What you return should be the line containing "může vést někdy" and each line after it to the end of the records, copied exactly.

Collected data entries.
BEGIN

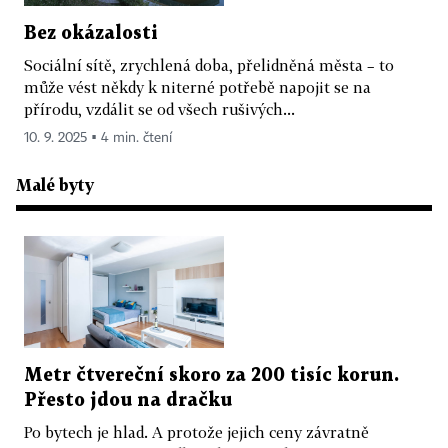
Bez okázalosti
Sociální sítě, zrychlená doba, přelidněná města – to
může vést někdy k niterné potřebě napojit se na
přírodu, vzdálit se od všech rušivých...
10. 9. 2025 ▪ 4 min. čtení
Malé byty
Metr čtvereční skoro za 200 tisíc korun.
Přesto jdou na dračku
Po bytech je hlad. A protože jejich ceny závratně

END

EXERCISE ANSWER.
může vést někdy k niterné potřebě napojit se na
přírodu, vzdálit se od všech rušivých...
10. 9. 2025 ▪ 4 min. čtení
Malé byty
Metr čtvereční skoro za 200 tisíc korun.
Přesto jdou na dračku
Po bytech je hlad. A protože jejich ceny závratně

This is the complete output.